Characterization of neutral variation and SNPs under selection
Before performing the genetic structure analysis, we use PLINK v1.9 software (Purcell et al. 2007) to prune the SNPs according to their linkage disequilibrium, estimated by correlation coefficients between SNPs. This filtering step was needed because the subsequent structure analysis does not take into account linkage disequilibrium, and this may lead linked SNPs to bias the grouping of individuals. Genetic structure analyses were performed with the Admixture v.1.3 software (Alexander et al. 2009), which allowed us to estimate the ancestries of each individual through maximum likelihood. To determine the number of groups for which the genetic structure model had more predictive power, we used cross validation errors (cv-errors).
We also applied another filtering step before doing the outlier analysis to minimize the false positive rate. We discarded loci whose minor allele frequencies were < 0.05 in any population (thus excluding privative alleles) and loci that could not be sequenced in at least 75% of the individuals in each population. The resulting database consisted of 6,421 SNPs. To identify SNPs putatively under selection, we performed an outlier analysis with Bayescan v.2.1. (Foll and Gaggiotti, 2008), a very conservative method which is not prone to false positives, and is very useful when the number of populations is low (Foll and Gaggiotti 2008). This program uses a logistic regression to split the FST coefficients into a population-specific effect (β) and a locus-specific effect (α). We selected loci with α > 0, suggesting positive selection, and a false discovery rate (corrected by multiple testing) of q < 0.05.
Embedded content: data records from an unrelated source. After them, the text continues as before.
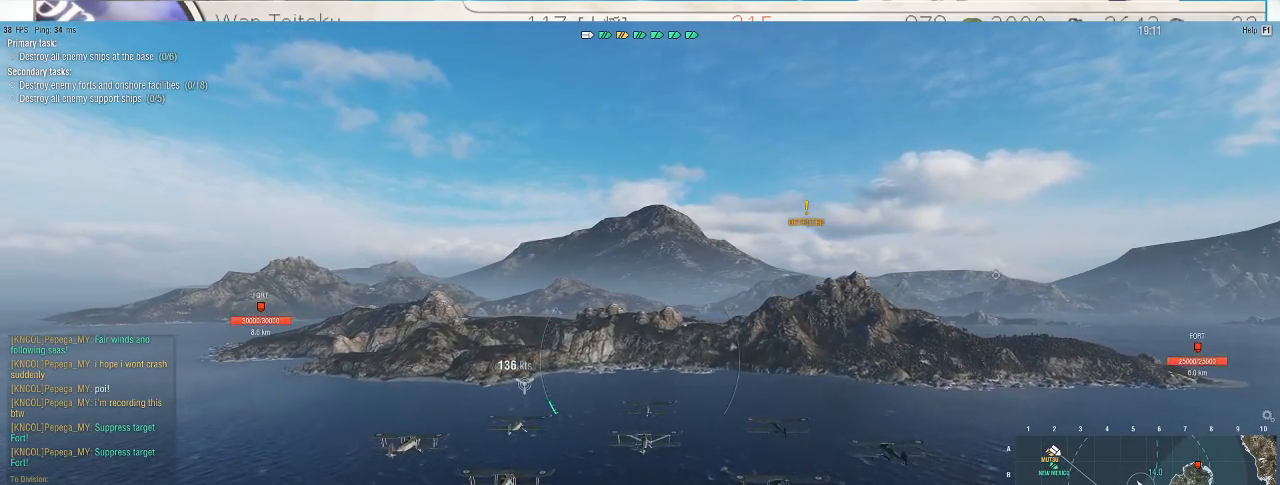
{"keys": ["w"], "mouse": [], "events": []}
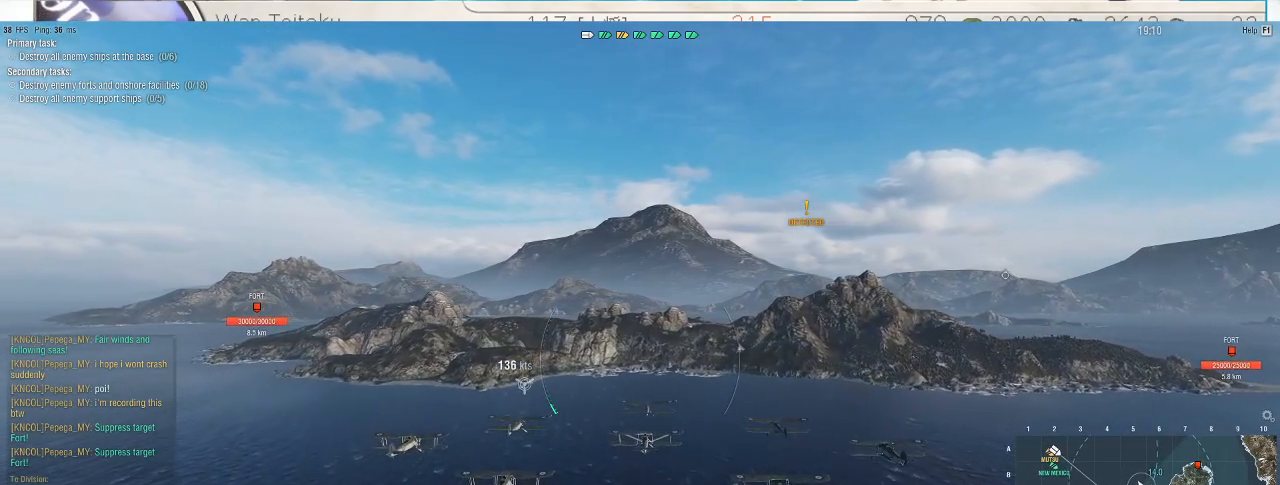
{"keys": [], "mouse": [], "events": [[267, "w", "up"]]}
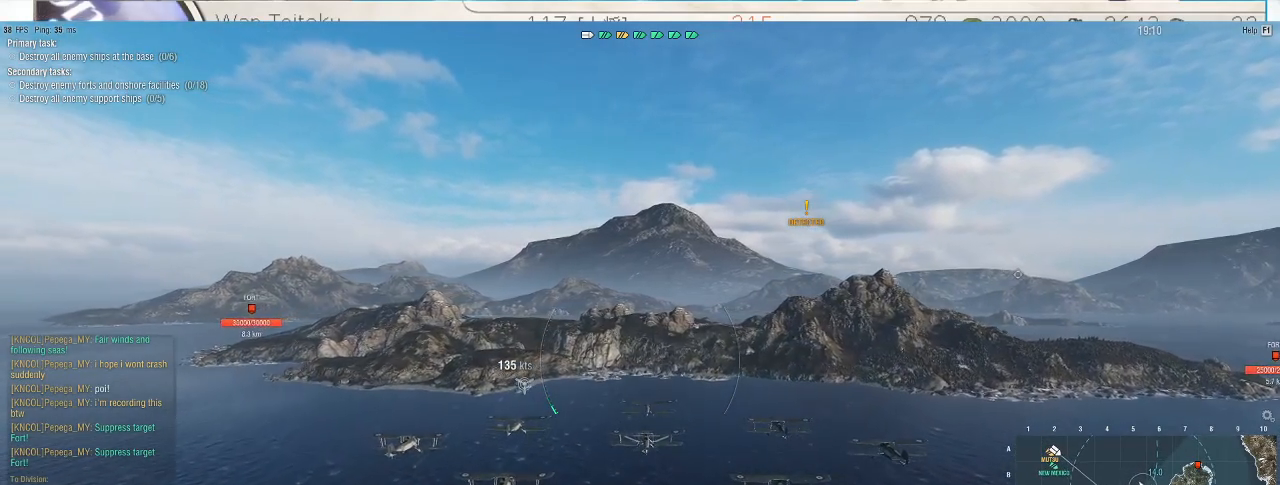
{"keys": [], "mouse": [], "events": []}
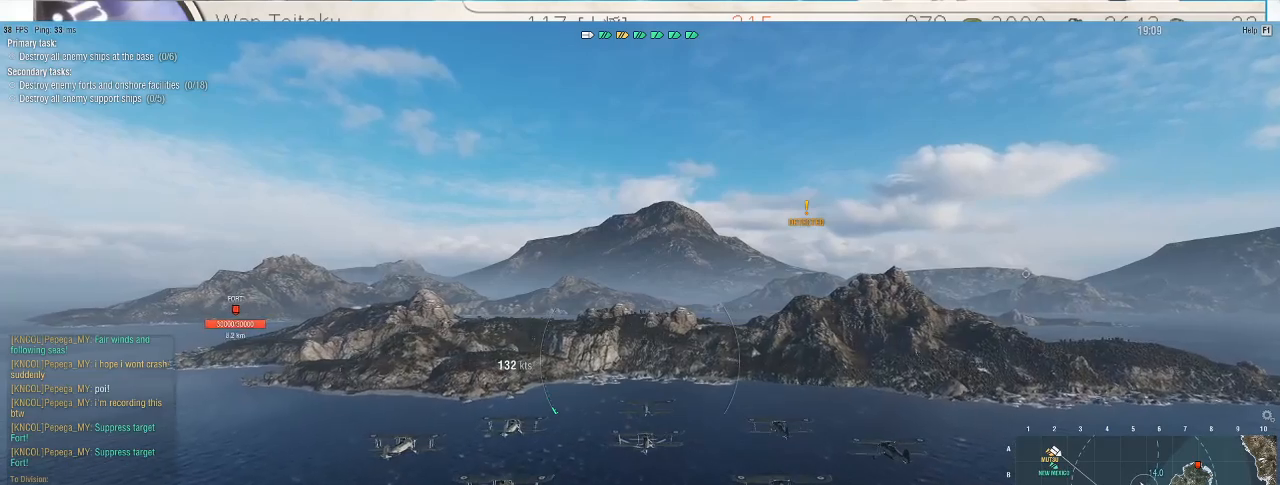
{"keys": [], "mouse": [], "events": []}
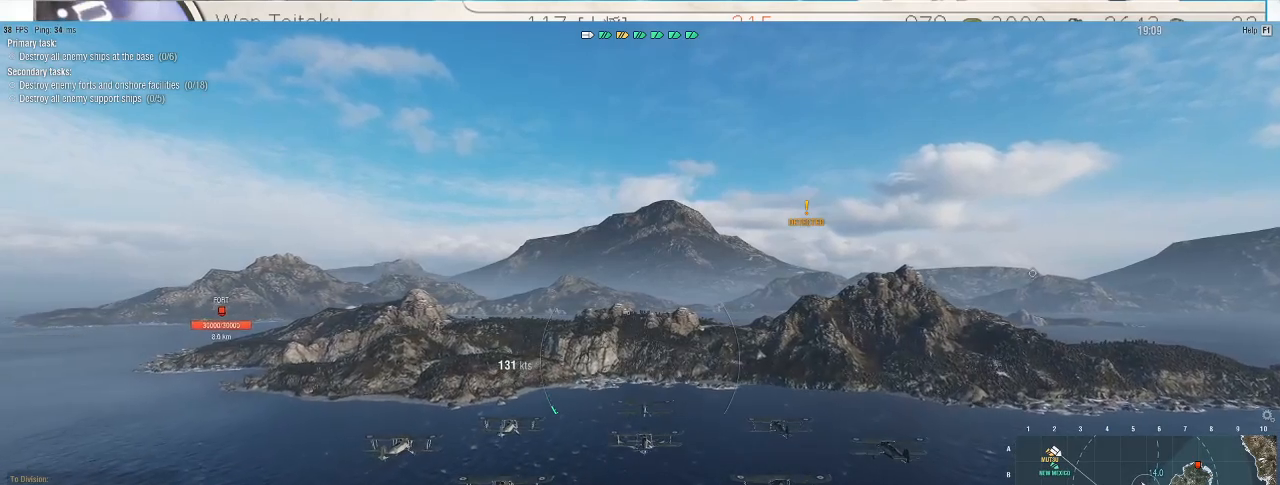
{"keys": ["w"], "mouse": [], "events": [[500, "w", "down"]]}
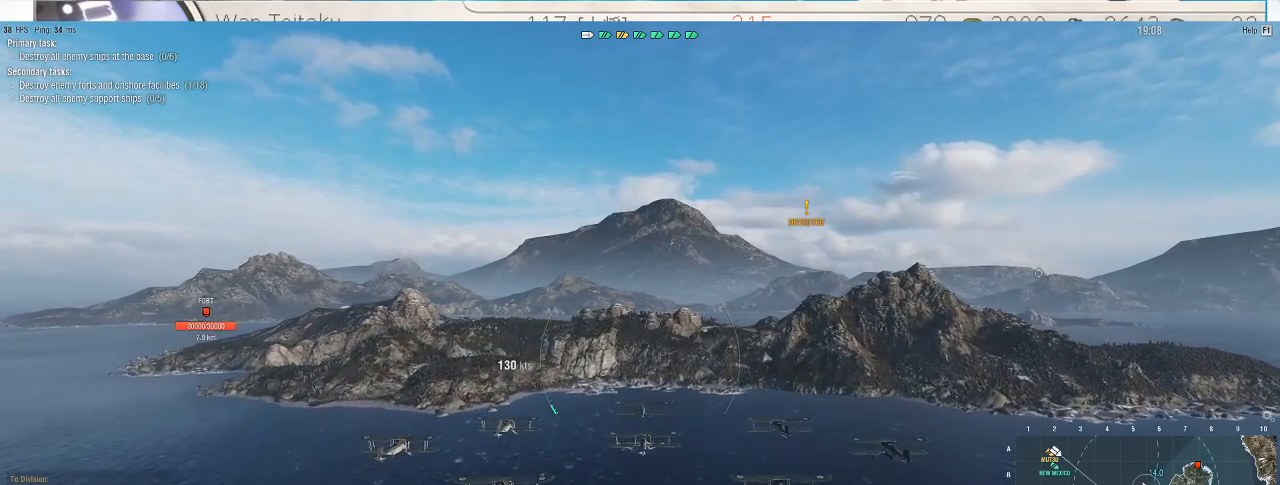
{"keys": ["w"], "mouse": [], "events": [[100, "r", "down"], [233, "r", "up"]]}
Once this was done, we tried to annotate SNPs with the highest values of α. For this purpose, we run a BLASTn analysis against all the NCBI database. In addition, a Chi2 analysis was performed to determine if any of these loci had allelic frequencies with significant deviations from what was expected under Hardy-Weinberg conditions (H-W). This was done because the environmental differences described above between the two populations could lead not only to divergent selective pressures in some SNPs, but also to respond to a selective pressure present in one of the populations that is absent in the other (in which case, the deviation of allelic frequencies from expected under H-W conditions should occur only in that population).